How does nested data linear models compare to one large model where the nesting value is a categorical independent variable? Guess what. It's the same!

```
set.seed(2345)
split <- initial_split(patterns, prop = 8/10, strata = query)
pattern_train <- training(split)
pattern_test <- testing(split)
fit <- lm(difficulty_average ~ yardage*query, data = pattern_train)
fit %>%
tidy()
## # A tibble: 8 x 5
## term estimate std.error statistic p.value
## <chr> <dbl> <dbl> <dbl> <dbl>
## 1 (Intercept) 2.42 0.135 17.9 5.87e-55
## 2 yardage 0.000340 0.0000499 6.80 3.21e-11
## 3 queryhat -0.0481 0.177 -0.272 7.86e- 1
## 4 queryscarf -0.0484 0.180 -0.269 7.88e- 1
## 5 querysweater 0.163 0.192 0.849 3.97e- 1
## 6 yardage:queryhat 0.000750 0.000340 2.21 2.79e- 2
## 7 yardage:queryscarf -0.0000650 0.000132 -0.493 6.22e- 1
## 8 yardage:querysweater 0.000261 0.000127 2.05 4.06e- 2
```

In the single model, the formula is Y = B0 + B1X1 + B2X2 + B3X1X2 + error,

- where Y is
`difficulty_average`

, X1 is`yardage`

, X2 is`query`

- B0 is the intercept, B1 is the coefficient for yardage, B2 is the coefficient for query, and B3 is the coefficient for the interaction term

The big ugly formula would be:

Y =

2.42 +

0.000340* `yardage`

+

-0.0481* `query(hat)`

+

-0.0484* `query(scarf)`

+

0.163* `query(sweater)`

+

0.000750* `yardage`

* `query(hat)`

+

-0.000065* `yardage`

* `query(scarf)`

+

0.000261* `yardage`

* `query(sweater)`

+

error

Where `query(hat)`

is 1 when `query`

= "hat" and 0 otherwise. So for hat, we could replace both `query(hat)`

with 1s, and the other `query(x)`

to zeroes and simplify to:

Y = 2.42 + 0.000340* `yardage`

+ -0.0481 + 0.000750* `yardage`

And then move terms: Y = (2.42 -0.0481) + (0.000340 + 0.000750)* `yardage`

Finally: Y = 2.376 + 0.00109006* `yardage`

Basically, the summarized coefficients for each query is the addition of the intercept and query term, and the addition of the yardage and interaction term.
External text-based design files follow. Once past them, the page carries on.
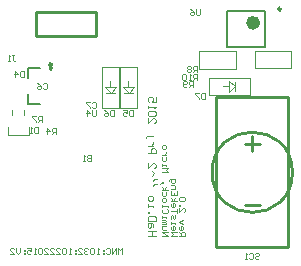
<source format=gbo>
G04 Layer_Color=32896*
%FSLAX25Y25*%
%MOIN*%
G70*
G01*
G75*
%ADD28C,0.01000*%
%ADD51C,0.00984*%
%ADD52C,0.00295*%
%ADD54C,0.00787*%
%ADD55C,0.00394*%
%ADD56C,0.00250*%
%ADD93C,0.02362*%
%ADD94C,0.00400*%
D28*
X96386Y41500D02*
G03*
X96386Y41500I-13386J0D01*
G01*
X16276Y76252D02*
G03*
X16276Y76252I-394J0D01*
G01*
X80500Y30500D02*
X85500D01*
X83000Y48500D02*
Y53500D01*
X80500Y51000D02*
X85500D01*
X71000Y16500D02*
Y66500D01*
Y16500D02*
X95000D01*
Y66500D01*
X71000D02*
X95000D01*
X11000Y87000D02*
X31000D01*
X11000Y95000D02*
X31000D01*
X11000Y87000D02*
Y95000D01*
X31000Y87000D02*
Y95000D01*
D51*
X92613Y95893D02*
G03*
X92613Y95893I-492J0D01*
G01*
X16217Y77387D02*
G03*
X16217Y77387I-492J0D01*
G01*
D52*
X73261Y70100D02*
X75229D01*
Y72069D02*
X77198Y70198D01*
X75229Y68230D02*
Y72069D01*
Y68230D02*
X77198Y70198D01*
Y68624D02*
Y71576D01*
X82119Y67147D02*
Y72954D01*
X68438D02*
X82119D01*
X68438Y67147D02*
Y72954D01*
Y67147D02*
X82119D01*
X41700Y69871D02*
Y71839D01*
X41798Y67902D02*
X43668Y69871D01*
X39830D02*
X43668D01*
X39830D02*
X41798Y67902D01*
X40224D02*
X43176D01*
X38747Y62981D02*
X44554D01*
Y76662D01*
X38747D02*
X44554D01*
X38747Y62981D02*
Y76662D01*
X35700Y69871D02*
Y71839D01*
X35798Y67902D02*
X37668Y69871D01*
X33830D02*
X37668D01*
X33830D02*
X35798Y67902D01*
X34224D02*
X37176D01*
X32747Y62981D02*
X38554D01*
Y76662D01*
X32747D02*
X38554D01*
X32747Y62981D02*
Y76662D01*
D54*
X87199Y83098D02*
Y95302D01*
X74601Y83098D02*
Y95302D01*
X87199D01*
X74601Y83098D02*
X87199D01*
X8244Y64394D02*
Y67544D01*
Y64394D02*
X12181D01*
X8244Y73056D02*
Y76205D01*
X12181D01*
D55*
X18566Y72606D02*
G03*
X18566Y72606I-197J0D01*
G01*
X65398Y81953D02*
X77602D01*
X65398Y76047D02*
Y81953D01*
Y76047D02*
X77602D01*
Y81953D01*
X83798Y82053D02*
X96002D01*
X83798Y76147D02*
Y82053D01*
Y76147D02*
X96002D01*
Y82053D01*
X3032Y60713D02*
Y62287D01*
X6968Y60713D02*
Y62287D01*
D56*
X50782Y20350D02*
X48283D01*
X49533D01*
Y22016D01*
X50782D01*
X48283D01*
X49949Y23266D02*
Y24099D01*
X49533Y24515D01*
X48283D01*
Y23266D01*
X48700Y22849D01*
X49116Y23266D01*
Y24515D01*
X50782Y25348D02*
X48283D01*
Y26598D01*
X48700Y27014D01*
X50366D01*
X50782Y26598D01*
Y25348D01*
X48283Y27848D02*
X48700D01*
Y28264D01*
X48283D01*
Y27848D01*
Y29930D02*
Y30763D01*
Y30347D01*
X49949D01*
Y29930D01*
X48283Y32429D02*
Y33263D01*
X48700Y33679D01*
X49533D01*
X49949Y33263D01*
Y32429D01*
X49533Y32013D01*
X48700D01*
X48283Y32429D01*
X51199Y37428D02*
X50366D01*
X49949Y37011D01*
X51199Y39094D02*
X50366D01*
X49949Y38677D01*
X49533Y40343D02*
X50366Y41177D01*
X49533Y42010D01*
X48283Y44509D02*
Y42843D01*
X49949Y44509D01*
X50366D01*
X50782Y44092D01*
Y43259D01*
X50366Y42843D01*
X48283Y47841D02*
X50782D01*
Y49091D01*
X50366Y49507D01*
X49533D01*
X49116Y49091D01*
Y47841D01*
X49949Y50340D02*
X48283D01*
X49116D01*
X49533Y50757D01*
X49949Y51173D01*
Y51590D01*
X47450Y52839D02*
Y53256D01*
X47866Y53672D01*
X49949D01*
X48283Y59504D02*
Y57838D01*
X49949Y59504D01*
X50366D01*
X50782Y59088D01*
Y58254D01*
X50366Y57838D01*
Y60337D02*
X50782Y60754D01*
Y61587D01*
X50366Y62003D01*
X48700D01*
X48283Y61587D01*
Y60754D01*
X48700Y60337D01*
X50366D01*
X48283Y62836D02*
Y63669D01*
Y63253D01*
X50782D01*
X50366Y62836D01*
X50782Y66585D02*
Y64919D01*
X49533D01*
X49949Y65752D01*
Y66168D01*
X49533Y66585D01*
X48700D01*
X48283Y66168D01*
Y65335D01*
X48700Y64919D01*
X13167Y71066D02*
X13500Y71399D01*
X14167D01*
X14500Y71066D01*
Y69733D01*
X14167Y69400D01*
X13500D01*
X13167Y69733D01*
X11168Y71399D02*
X11834Y71066D01*
X12501Y70400D01*
Y69733D01*
X12167Y69400D01*
X11501D01*
X11168Y69733D01*
Y70066D01*
X11501Y70400D01*
X12501D01*
X29667Y64466D02*
X30000Y64799D01*
X30667D01*
X31000Y64466D01*
Y63133D01*
X30667Y62800D01*
X30000D01*
X29667Y63133D01*
X29001Y64799D02*
X27668D01*
Y64466D01*
X29001Y63133D01*
Y62800D01*
X11500Y56499D02*
Y54500D01*
X10500D01*
X10167Y54833D01*
Y56166D01*
X10500Y56499D01*
X11500D01*
X9501Y54500D02*
X8834D01*
X9167D01*
Y56499D01*
X9501Y56166D01*
X7000Y75299D02*
Y73300D01*
X6000D01*
X5667Y73633D01*
Y74966D01*
X6000Y75299D01*
X7000D01*
X4001Y73300D02*
Y75299D01*
X5001Y74300D01*
X3668D01*
X2967Y80699D02*
X3634D01*
X3300D01*
Y79033D01*
X3634Y78700D01*
X3967D01*
X4300Y79033D01*
X2301Y78700D02*
X1634D01*
X1967D01*
Y80699D01*
X2301Y80366D01*
X17700Y54200D02*
Y56199D01*
X16700D01*
X16367Y55866D01*
Y55200D01*
X16700Y54866D01*
X17700D01*
X17033D02*
X16367Y54200D01*
X14701D02*
Y56199D01*
X15701Y55200D01*
X14368D01*
X13000Y58300D02*
Y60299D01*
X12000D01*
X11667Y59966D01*
Y59300D01*
X12000Y58966D01*
X13000D01*
X12333D02*
X11667Y58300D01*
X11001Y60299D02*
X9668D01*
Y59966D01*
X11001Y58633D01*
Y58300D01*
X30900Y62299D02*
Y60633D01*
X30567Y60300D01*
X29900D01*
X29567Y60633D01*
Y62299D01*
X27901Y60300D02*
Y62299D01*
X28901Y61300D01*
X27568D01*
X29100Y47299D02*
Y45300D01*
X28100D01*
X27767Y45633D01*
Y45966D01*
X28100Y46300D01*
X29100D01*
X28100D01*
X27767Y46633D01*
Y46966D01*
X28100Y47299D01*
X29100D01*
X27101Y45300D02*
X26434D01*
X26767D01*
Y47299D01*
X27101Y46966D01*
X43400Y62199D02*
Y60200D01*
X42400D01*
X42067Y60533D01*
Y61866D01*
X42400Y62199D01*
X43400D01*
X40068D02*
X41401D01*
Y61200D01*
X40734Y61533D01*
X40401D01*
X40068Y61200D01*
Y60533D01*
X40401Y60200D01*
X41067D01*
X41401Y60533D01*
X37000Y62199D02*
Y60200D01*
X36000D01*
X35667Y60533D01*
Y61866D01*
X36000Y62199D01*
X37000D01*
X33668D02*
X34334Y61866D01*
X35001Y61200D01*
Y60533D01*
X34667Y60200D01*
X34001D01*
X33668Y60533D01*
Y60866D01*
X34001Y61200D01*
X35001D01*
X67100Y67999D02*
Y66000D01*
X66100D01*
X65767Y66333D01*
Y67666D01*
X66100Y67999D01*
X67100D01*
X65101D02*
X63768D01*
Y67666D01*
X65101Y66333D01*
Y66000D01*
X64700Y75000D02*
Y76999D01*
X63700D01*
X63367Y76666D01*
Y76000D01*
X63700Y75666D01*
X64700D01*
X64034D02*
X63367Y75000D01*
X62701Y76666D02*
X62367Y76999D01*
X61701D01*
X61368Y76666D01*
Y76333D01*
X61701Y76000D01*
X61368Y75666D01*
Y75333D01*
X61701Y75000D01*
X62367D01*
X62701Y75333D01*
Y75666D01*
X62367Y76000D01*
X62701Y76333D01*
Y76666D01*
X62367Y76000D02*
X61701D01*
X63100Y70000D02*
Y71999D01*
X62100D01*
X61767Y71666D01*
Y71000D01*
X62100Y70666D01*
X63100D01*
X62434D02*
X61767Y70000D01*
X61101Y70333D02*
X60767Y70000D01*
X60101D01*
X59768Y70333D01*
Y71666D01*
X60101Y71999D01*
X60767D01*
X61101Y71666D01*
Y71333D01*
X60767Y71000D01*
X59768D01*
X64700Y72400D02*
Y74399D01*
X63700D01*
X63367Y74066D01*
Y73400D01*
X63700Y73066D01*
X64700D01*
X64034D02*
X63367Y72400D01*
X62701D02*
X62034D01*
X62367D01*
Y74399D01*
X62701Y74066D01*
X61035D02*
X60701Y74399D01*
X60035D01*
X59702Y74066D01*
Y72733D01*
X60035Y72400D01*
X60701D01*
X61035Y72733D01*
Y74066D01*
X83967Y14166D02*
X84300Y14499D01*
X84967D01*
X85300Y14166D01*
Y13833D01*
X84967Y13500D01*
X84300D01*
X83967Y13167D01*
Y12833D01*
X84300Y12500D01*
X84967D01*
X85300Y12833D01*
X81968Y14166D02*
X82301Y14499D01*
X82967D01*
X83301Y14166D01*
Y12833D01*
X82967Y12500D01*
X82301D01*
X81968Y12833D01*
X81301Y12500D02*
X80635D01*
X80968D01*
Y14499D01*
X81301Y14166D01*
X65700Y95899D02*
Y94233D01*
X65367Y93900D01*
X64700D01*
X64367Y94233D01*
Y95899D01*
X62368D02*
X63034Y95566D01*
X63701Y94900D01*
Y94233D01*
X63367Y93900D01*
X62701D01*
X62368Y94233D01*
Y94566D01*
X62701Y94900D01*
X63701D01*
X52800Y20400D02*
X54799D01*
X52800Y21733D01*
X54799D01*
X54133Y22399D02*
X53133D01*
X52800Y22733D01*
Y23732D01*
X54133D01*
X52800Y24399D02*
X54133D01*
Y24732D01*
X53800Y25065D01*
X52800D01*
X53800D01*
X54133Y25398D01*
X53800Y25732D01*
X52800D01*
Y26398D02*
Y27064D01*
Y26731D01*
X54133D01*
Y26398D01*
X54466Y29397D02*
X54799Y29064D01*
Y28397D01*
X54466Y28064D01*
X53133D01*
X52800Y28397D01*
Y29064D01*
X53133Y29397D01*
X52800Y30064D02*
Y30730D01*
Y30397D01*
X54799D01*
Y30064D01*
X52800Y32063D02*
Y32729D01*
X53133Y33063D01*
X53800D01*
X54133Y32729D01*
Y32063D01*
X53800Y31730D01*
X53133D01*
X52800Y32063D01*
X54133Y35062D02*
Y34062D01*
X53800Y33729D01*
X53133D01*
X52800Y34062D01*
Y35062D01*
Y35728D02*
X54799D01*
X53466D02*
X54133Y36728D01*
X53466Y35728D02*
X52800Y36728D01*
X52467Y38061D02*
X52800Y38394D01*
X53133D01*
Y38061D01*
X52800D01*
Y38394D01*
X52467Y38061D01*
X52134Y37728D01*
X52800Y41726D02*
X54799D01*
X54133Y42393D01*
X54799Y43059D01*
X52800D01*
Y43726D02*
Y44392D01*
Y44059D01*
X54133D01*
Y43726D01*
Y46725D02*
Y45725D01*
X53800Y45392D01*
X53133D01*
X52800Y45725D01*
Y46725D01*
X54133Y47391D02*
X52800D01*
X53466D01*
X53800Y47725D01*
X54133Y48058D01*
Y48391D01*
X52800Y49724D02*
Y50390D01*
X53133Y50723D01*
X53800D01*
X54133Y50390D01*
Y49724D01*
X53800Y49391D01*
X53133D01*
X52800Y49724D01*
X57799Y20300D02*
X55800D01*
X56466Y20967D01*
X55800Y21633D01*
X57799D01*
X55800Y23299D02*
Y22633D01*
X56133Y22299D01*
X56800D01*
X57133Y22633D01*
Y23299D01*
X56800Y23632D01*
X56466D01*
Y22299D01*
X55800Y24299D02*
Y24965D01*
Y24632D01*
X57133D01*
Y24299D01*
X55800Y25965D02*
Y26965D01*
X56133Y27298D01*
X56466Y26965D01*
Y26298D01*
X56800Y25965D01*
X57133Y26298D01*
Y27298D01*
X57799Y27964D02*
Y29297D01*
Y28631D01*
X55800D01*
Y30963D02*
Y30297D01*
X56133Y29963D01*
X56800D01*
X57133Y30297D01*
Y30963D01*
X56800Y31296D01*
X56466D01*
Y29963D01*
X55800Y31963D02*
X57799D01*
X56466D02*
X57133Y32963D01*
X56466Y31963D02*
X55800Y32963D01*
X57799Y35295D02*
Y33962D01*
X55800D01*
Y35295D01*
X56800Y33962D02*
Y34629D01*
X55800Y35962D02*
X57133D01*
Y36961D01*
X56800Y37295D01*
X55800D01*
X55134Y38627D02*
Y38961D01*
X55467Y39294D01*
X57133D01*
Y38294D01*
X56800Y37961D01*
X56133D01*
X55800Y38294D01*
Y39294D01*
X58700Y20300D02*
X60699D01*
Y21300D01*
X60366Y21633D01*
X59700D01*
X59366Y21300D01*
Y20300D01*
Y20967D02*
X58700Y21633D01*
Y23299D02*
Y22633D01*
X59033Y22299D01*
X59700D01*
X60033Y22633D01*
Y23299D01*
X59700Y23632D01*
X59366D01*
Y22299D01*
X60033Y24299D02*
X58700Y24965D01*
X60033Y25632D01*
X58700Y29630D02*
Y28297D01*
X60033Y29630D01*
X60366D01*
X60699Y29297D01*
Y28631D01*
X60366Y28297D01*
X58700Y30297D02*
X59033D01*
Y30630D01*
X58700D01*
Y30297D01*
X60366Y31963D02*
X60699Y32296D01*
Y32963D01*
X60366Y33296D01*
X59033D01*
X58700Y32963D01*
Y32296D01*
X59033Y31963D01*
X60366D01*
X39700Y14400D02*
Y16399D01*
X39034Y15733D01*
X38367Y16399D01*
Y14400D01*
X37701D02*
Y16399D01*
X36368Y14400D01*
Y16399D01*
X34368Y16066D02*
X34702Y16399D01*
X35368D01*
X35701Y16066D01*
Y14733D01*
X35368Y14400D01*
X34702D01*
X34368Y14733D01*
X33702Y15733D02*
X33369D01*
Y15400D01*
X33702D01*
Y15733D01*
Y14733D02*
X33369D01*
Y14400D01*
X33702D01*
Y14733D01*
X32036Y14400D02*
X31369D01*
X31703D01*
Y16399D01*
X32036Y16066D01*
X30370D02*
X30037Y16399D01*
X29370D01*
X29037Y16066D01*
Y14733D01*
X29370Y14400D01*
X30037D01*
X30370Y14733D01*
Y16066D01*
X28370D02*
X28037Y16399D01*
X27371D01*
X27037Y16066D01*
Y15733D01*
X27371Y15400D01*
X27704D01*
X27371D01*
X27037Y15067D01*
Y14733D01*
X27371Y14400D01*
X28037D01*
X28370Y14733D01*
X25038Y14400D02*
X26371D01*
X25038Y15733D01*
Y16066D01*
X25371Y16399D01*
X26038D01*
X26371Y16066D01*
X24372Y15733D02*
X24038D01*
Y15400D01*
X24372D01*
Y15733D01*
Y14733D02*
X24038D01*
Y14400D01*
X24372D01*
Y14733D01*
X22705Y14400D02*
X22039D01*
X22372D01*
Y16399D01*
X22705Y16066D01*
X21039D02*
X20706Y16399D01*
X20040D01*
X19706Y16066D01*
Y14733D01*
X20040Y14400D01*
X20706D01*
X21039Y14733D01*
Y16066D01*
X17707Y14400D02*
X19040D01*
X17707Y15733D01*
Y16066D01*
X18040Y16399D01*
X18707D01*
X19040Y16066D01*
X15708Y14400D02*
X17041D01*
X15708Y15733D01*
Y16066D01*
X16041Y16399D01*
X16707D01*
X17041Y16066D01*
X13708Y14400D02*
X15041D01*
X13708Y15733D01*
Y16066D01*
X14042Y16399D01*
X14708D01*
X15041Y16066D01*
X13042D02*
X12709Y16399D01*
X12042D01*
X11709Y16066D01*
Y14733D01*
X12042Y14400D01*
X12709D01*
X13042Y14733D01*
Y16066D01*
X11043Y14400D02*
X10376D01*
X10709D01*
Y16399D01*
X11043Y16066D01*
X8044Y16399D02*
X9376D01*
Y15400D01*
X8710Y15733D01*
X8377D01*
X8044Y15400D01*
Y14733D01*
X8377Y14400D01*
X9043D01*
X9376Y14733D01*
X7377Y15733D02*
X7044D01*
Y15400D01*
X7377D01*
Y15733D01*
Y14733D02*
X7044D01*
Y14400D01*
X7377D01*
Y14733D01*
X5711Y16399D02*
Y15067D01*
X5045Y14400D01*
X4378Y15067D01*
Y16399D01*
X2379Y14400D02*
X3712D01*
X2379Y15733D01*
Y16066D01*
X2712Y16399D01*
X3378D01*
X3712Y16066D01*
D93*
X84443Y91365D02*
G03*
X84443Y91365I-1181J0D01*
G01*
D94*
X1500Y54000D02*
X8500D01*
X1500D02*
Y56500D01*
X8500Y54000D02*
Y56500D01*
M02*

</source>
We get the same results if we run 4 models on the nested data:

```
nested_fit_test <- pattern_train %>%
select(query, id, yardage, difficulty_average) %>%
nest(-query) %>%
mutate(fit = map(data, ~lm(difficulty_average ~ yardage, data = .)))
nested_fit_test %>%
mutate(tidied = map(fit, tidy)) %>%
select(query, tidied) %>%
unnest(tidied)
## # A tibble: 8 x 6
## query term estimate std.error statistic p.value
## <chr> <chr> <dbl> <dbl> <dbl> <dbl>
## 1 scarf (Intercept) 2.38 0.105 22.7 1.07e-46
## 2 scarf yardage 0.000275 0.000107 2.56 1.17e- 2
## 3 hat (Intercept) 2.38 0.116 20.6 4.45e-38
## 4 hat yardage 0.00109 0.000341 3.20 1.85e- 3
## 5 sweater (Intercept) 2.59 0.124 20.8 4.71e-44
## 6 sweater yardage 0.000600 0.000107 5.61 1.07e- 7
## 7 blanket (Intercept) 2.42 0.165 14.7 2.39e-26
## 8 blanket yardage 0.000340 0.0000610 5.56 2.34e- 7
```

So, it's really up to you whether you choose to split your data by some factor and fit multiple models or simply introduce that factor as an interaction term. If you're looking to compare a particular coefficient across factor levels, splitting and fitting multiple may be faster than extracting the terms from a large model.